Waikato pyrotechnics expert Martin Van Tiel said such investigations typically took months to complete and that industry professionals would have a keen interest in the outcome.

"It will make us think how can we do things better?" Van Tiel said.

"Anything like this will focus us on improving safety yet again."

The fact the fireworks at Dunedin's New Year display were let off from the roof of the Civic Centre with the crowd gathered beneath did not inherently make it dangerous.

The Sky Tower in Auckland had a similar set-up, albeit more elevated, he said.

"It all comes down to the product being used and the weather conditions on the night," Van Tiel said.

He said all fireworks gave off some cardboard debris but it was designed to drift to the ground without causing injury.

However, he said it was not impossible that an "angular" fragment caused the injuries to Boss.

"It's pretty devastating," Van Tiel said of the incident.

"I just hope the surgeons can reconstruct things."

While operating large-scale fireworks shows, he had experienced sudden changes in conditions which meant blast-off had to be delayed or a location changed, but said on New Year's Eve, with an expectation the explosions would began on the stroke of midnight, it was not easy.

With big contracts at stake, Van Tiel said it would be a brave pyrotechnician who made last-minute changes to a display if it affected the start time.

"It would be company suicide," he said.

He had no doubt the council would have followed rigorous safety procedures, which were usually certified by a third party.

"The industry has a huge amount of paperwork it goes through for pre-planning and it's independently verified as well," Van Tiel said.

Dunedin woman Jordan Hill said she was standing less than a metre from Boss when he was struck towards the end of the show.

Seconds before, some ash fell into one of her eyes, which she said was "just a bit irritating" but still unexpected at what she had considered a safe event.
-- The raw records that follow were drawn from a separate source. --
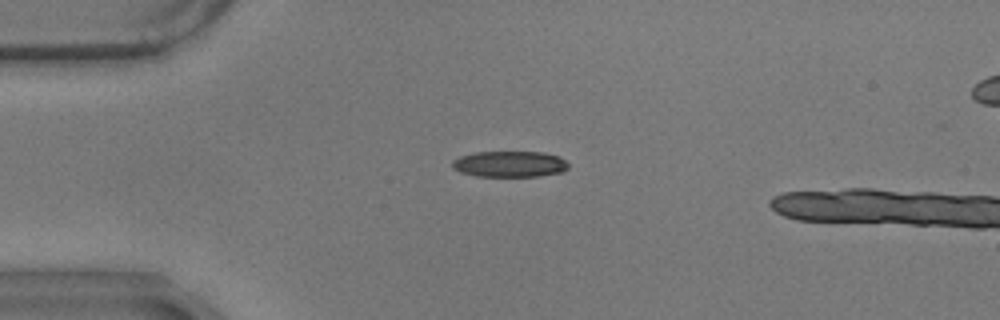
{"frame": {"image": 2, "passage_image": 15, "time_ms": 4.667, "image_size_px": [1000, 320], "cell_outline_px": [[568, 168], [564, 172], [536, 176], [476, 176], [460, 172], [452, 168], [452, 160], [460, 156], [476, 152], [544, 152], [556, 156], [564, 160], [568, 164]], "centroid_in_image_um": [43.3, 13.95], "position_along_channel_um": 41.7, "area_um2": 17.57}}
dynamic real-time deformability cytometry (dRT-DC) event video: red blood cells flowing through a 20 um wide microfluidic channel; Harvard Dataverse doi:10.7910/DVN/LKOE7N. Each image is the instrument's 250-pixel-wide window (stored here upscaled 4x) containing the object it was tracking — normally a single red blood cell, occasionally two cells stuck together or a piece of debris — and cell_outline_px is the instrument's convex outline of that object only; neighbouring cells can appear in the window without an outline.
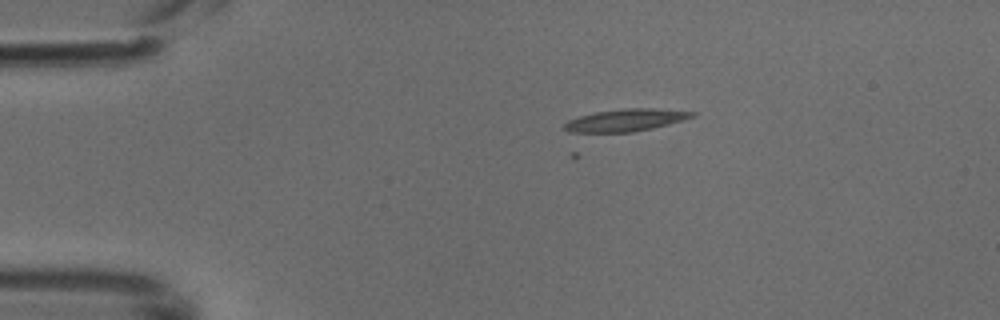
{"species": "common noctule bat (a hibernating species)", "species_latin": "Nyctalus noctula", "temperature_condition": "cold", "stored_images_in_passage": 3, "camera_frame_rate_fps": 3000, "um_per_image_px": 0.085, "animal": {"sex": "male", "body_mass_g": 18.8}, "frame": {"image": 1, "passage_image": 1, "time_ms": 0.0, "image_size_px": [1000, 320], "cell_outline_px": [[696, 116], [684, 120], [652, 128], [632, 132], [576, 136], [568, 132], [564, 128], [564, 124], [568, 120], [580, 116], [596, 112], [624, 108], [652, 108], [696, 112]], "centroid_in_image_um": [53.05, 10.27], "position_along_channel_um": 31.9, "area_um2": 17.4}}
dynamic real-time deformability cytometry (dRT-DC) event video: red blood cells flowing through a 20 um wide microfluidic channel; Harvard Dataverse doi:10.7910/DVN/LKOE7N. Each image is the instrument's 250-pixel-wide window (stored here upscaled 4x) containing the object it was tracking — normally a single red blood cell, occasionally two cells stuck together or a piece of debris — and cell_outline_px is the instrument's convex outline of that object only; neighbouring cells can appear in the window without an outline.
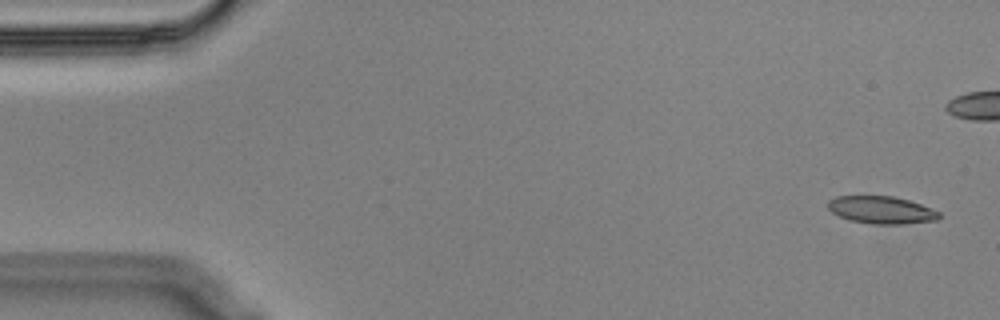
{"species": "Egyptian fruit bat (a non-hibernating species)", "species_latin": "Rousettus aegyptiacus", "temperature_condition": "cold", "stored_images_in_passage": 55, "camera_frame_rate_fps": 3000, "um_per_image_px": 0.085, "animal": {"sex": "male"}, "frame": {"image": 1, "passage_image": 1, "time_ms": 0.0, "image_size_px": [1000, 320], "cell_outline_px": [[940, 216], [936, 220], [900, 224], [872, 224], [848, 220], [832, 212], [828, 208], [828, 200], [836, 196], [896, 196], [920, 204], [940, 212]], "centroid_in_image_um": [74.89, 17.84], "position_along_channel_um": 10.1, "area_um2": 17.74}}
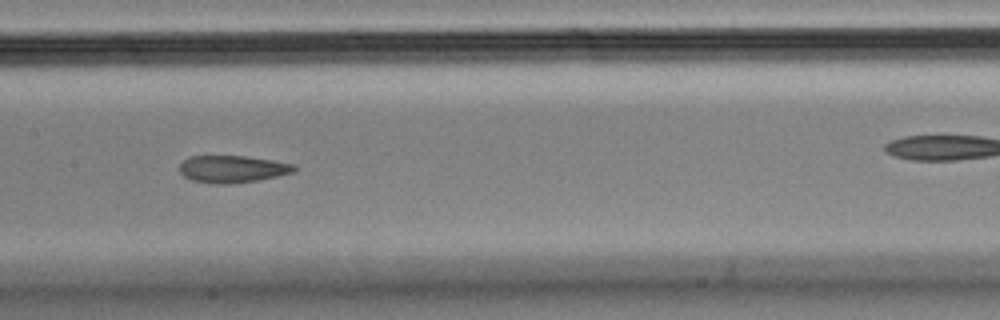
{"frame": {"image": 2, "passage_image": 26, "time_ms": 8.333, "image_size_px": [1000, 320], "cell_outline_px": [[296, 168], [292, 172], [276, 176], [256, 180], [228, 184], [216, 184], [192, 180], [184, 176], [180, 172], [180, 164], [188, 156], [244, 156], [272, 160], [296, 164]], "centroid_in_image_um": [19.73, 14.36], "position_along_channel_um": 187.7, "area_um2": 17.98}}
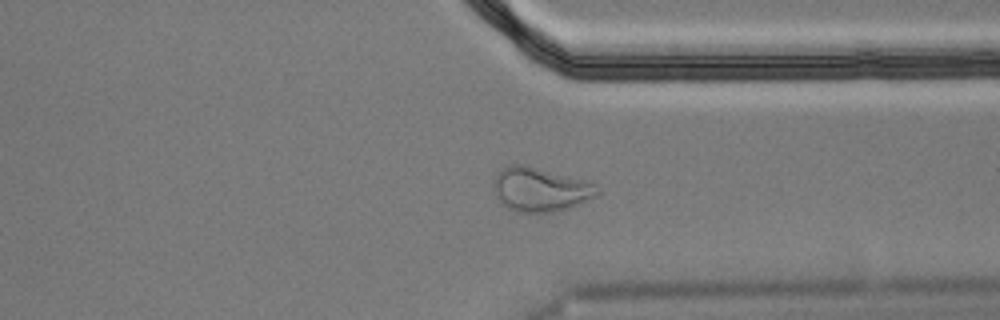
{"frame": {"image": 3, "passage_image": 41, "time_ms": 13.333, "image_size_px": [1000, 320], "cell_outline_px": [[600, 192], [596, 196], [568, 208], [552, 212], [516, 212], [508, 208], [492, 192], [492, 184], [496, 172], [504, 164], [524, 164], [588, 180], [596, 184], [600, 188]], "centroid_in_image_um": [45.9, 16.07], "position_along_channel_um": 365.5, "area_um2": 27.17}, "authors_computed_cell_mechanics": {"area_um2": 19.2474, "velocity_mm_per_s": 3.5683, "shape_relaxation_time_tau1_ms": null, "shape_relaxation_time_tau2_ms": 2.5153, "deformation_change_tau1": null, "deformation_change_tau2": 0.0852}}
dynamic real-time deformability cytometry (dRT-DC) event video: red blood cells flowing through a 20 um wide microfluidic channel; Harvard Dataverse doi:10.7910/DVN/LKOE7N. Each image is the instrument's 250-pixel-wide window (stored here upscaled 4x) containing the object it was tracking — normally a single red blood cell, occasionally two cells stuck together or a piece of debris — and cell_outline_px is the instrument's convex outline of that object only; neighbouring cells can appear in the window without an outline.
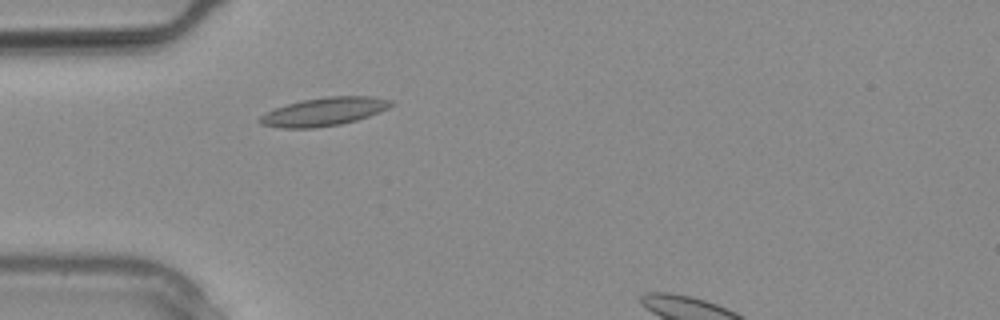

Her sister said something hit her in the chest which felt like a stone and left a "gigantic, rust-coloured stain" on her T-shirt.

A Dunedin man who did not want to be named, who was standing on the grass in the Octagon, also told the ODT he was hit in the chest by a stone.

"It was like someone had thumped me one," he said.

Wayne Boss' son Ben had not found what hit his father, despite returning to the scene to have a look, but he was in no doubt it was related to the fireworks.

"Although we didn't find the object, the surgeon has looked in his eye and there's ash present, so it's pretty obvious," he said.

The 22-year-old said his father was in no state to fight his corner at present but described him as "not the type of guy who's going to let this slide".

Doctors told Mr Boss his pupil had been split into three pieces and his lens had been pushed to the back of his eye by the force of the impact.

He will undergo surgery in a couple of weeks, followed by a potential third operation as specialists fight to save his sight.